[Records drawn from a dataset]
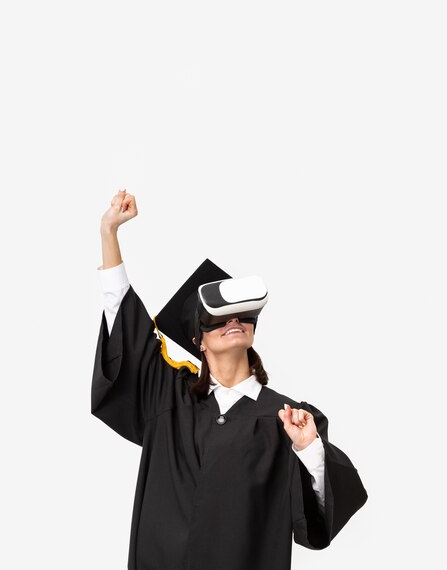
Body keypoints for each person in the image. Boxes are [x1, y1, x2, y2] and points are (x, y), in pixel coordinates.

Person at [91, 189, 368, 570]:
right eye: (218, 318)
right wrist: (109, 233)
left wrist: (309, 451)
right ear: (197, 340)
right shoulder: (167, 395)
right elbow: (124, 323)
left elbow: (316, 526)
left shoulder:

> Assignment
Read the entries and select each line where the word "right" is found.

> Response to this exercise
right eye: (218, 318)
right wrist: (109, 233)
right ear: (197, 340)
right shoulder: (167, 395)
right elbow: (124, 323)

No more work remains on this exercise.